I feel that I must say, in conclusion, that the history of the Hawaii Temple has yet to be written. I have only scratched the surface but I am in the process of doing more. However, much more needs doing. There is yet much more source material to be uncovered. There are many reported occurrences which must remain folklore for lack of supporting evidence. Writing about the temple, to this point, has tended to be journalistic rather than historical and to lean toward the emotion rather than the factual. (Joseph H. Spurrier, The Hawaii Temple: A Special Place in a Special Land, p. 34)
The same could be said for all of the first eight temples "constructed" by the LDS Church after 1847.
I'll leave you with one final thought:
Patterns in scripture are clear when it comes to temples: the Lord only commands His people to build one on earth at a time.
Solomon built one temple for the Jews. Nephi built one temple for the Nephites. Joseph Smith built one temple in Kirtland, which the church lost in 1838 due to the financial failure of the Kirtland Safety Society (a bank). After fleeing through Missouri and eventually landing in Nauvoo, Joseph was commanded to build another one, but they failed to do it in the allotted time frame and were rejected as a people and a church. End of story.
No more temples were commanded to be built after Nauvoo. There is not one, "thus, sayeth the Lord," revelation that came after Nauvoo where the LDS people are commanded to build another temple. Nowhere in scripture does it say that temples "will dot the earth" prior to Christ's return. The purpose of a temple is more than just endowments and ordinances. It is a place where the Lord can come and reveal things to His people. Consider this revelation to Joseph Smith about the promised purposes of the Nauvoo temple:
...Therefore, truly I say unto that your anointings, and your washings, and your baptisms for the dead, and your solemn assemblies, and your memorials for your sacrifices by the sons of Levi, and for your oracles in your most holy places where you receive conversations, and your statutes and judgments for the beginning of the foundation of Zion, and for the glory, and honor, and endowment of all her municipals, are ordained by the ordinance of my holy house, which my people are always commanded to build unto my holy name.
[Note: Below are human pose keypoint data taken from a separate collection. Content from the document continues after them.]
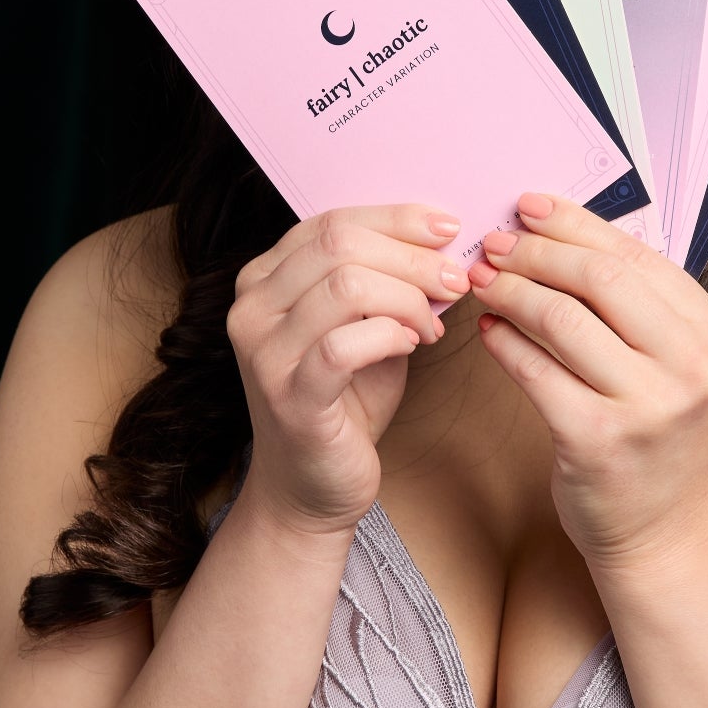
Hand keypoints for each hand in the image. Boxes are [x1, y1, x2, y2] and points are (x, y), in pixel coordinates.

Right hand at [227, 204, 470, 537]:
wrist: (311, 489)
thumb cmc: (345, 399)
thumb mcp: (364, 322)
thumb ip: (384, 277)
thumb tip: (441, 239)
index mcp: (265, 277)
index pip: (332, 220)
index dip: (397, 218)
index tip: (448, 229)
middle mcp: (252, 307)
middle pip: (340, 244)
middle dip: (412, 256)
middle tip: (455, 280)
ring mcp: (264, 353)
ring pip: (346, 286)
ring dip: (408, 298)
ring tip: (432, 325)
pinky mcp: (289, 398)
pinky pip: (345, 345)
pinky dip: (390, 335)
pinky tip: (411, 345)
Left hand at [468, 193, 707, 569]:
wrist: (663, 534)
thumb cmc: (656, 435)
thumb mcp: (672, 361)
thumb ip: (636, 302)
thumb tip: (557, 230)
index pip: (635, 255)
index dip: (575, 223)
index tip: (528, 207)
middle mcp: (689, 365)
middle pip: (599, 278)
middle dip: (537, 251)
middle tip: (494, 241)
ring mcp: (647, 406)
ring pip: (562, 318)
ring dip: (512, 290)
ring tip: (482, 279)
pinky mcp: (597, 441)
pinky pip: (536, 372)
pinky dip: (505, 341)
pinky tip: (489, 328)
And truly I say unto you, let his house be built unto my name that I may reveal my ordinances therein unto my people, for I deign to reveal unto my church things which have been kept hid from before the foundation of the world, things that pertain to the dispensation of the fullness of times. (T&C 141:12-13, emphasis added)
The Nauvoo temple was not finished in the time allotted, and consequently, the church was rejected with their dead. The "statutes and judgements for the beginning of the foundation of Zion," were never revealed to the church, despite all the temples they have built. I don't believe we will ever achieve a Zion society until God reveals the specific "statutes and judgments" that undergird that society. This will have to be revealed in a future temple that God commands His people to build.
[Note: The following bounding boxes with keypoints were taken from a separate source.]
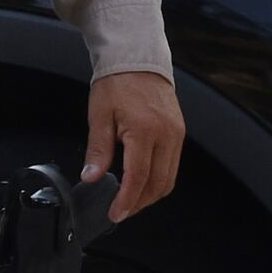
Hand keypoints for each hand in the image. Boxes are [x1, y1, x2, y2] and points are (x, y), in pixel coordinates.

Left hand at [84, 69, 184, 218]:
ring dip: (150, 194)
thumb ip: (97, 150)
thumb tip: (92, 177)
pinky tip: (142, 182)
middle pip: (158, 183)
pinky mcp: (179, 132)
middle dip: (139, 203)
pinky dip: (159, 179)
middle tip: (121, 211)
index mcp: (144, 130)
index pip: (138, 177)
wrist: (137, 58)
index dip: (127, 200)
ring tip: (130, 200)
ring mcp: (177, 133)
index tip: (116, 213)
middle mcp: (166, 134)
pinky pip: (173, 165)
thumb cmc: (117, 82)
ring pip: (169, 178)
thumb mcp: (99, 115)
What good are endless temples that dot the earth yet don't produce the fruit of Zion? What good is a multi-billion dollar institution that cannot even produce equality among its own members? If there are poor among us, we don't have Zion.
The first 8 temple construction narratives (after 1847) are too good to be true. These buildings were found, not constructed. Later temples were constructed by the LDS Church, but they were never commanded to do so. If they were commanded, they have never published a single revelation instructing them to build a single temple.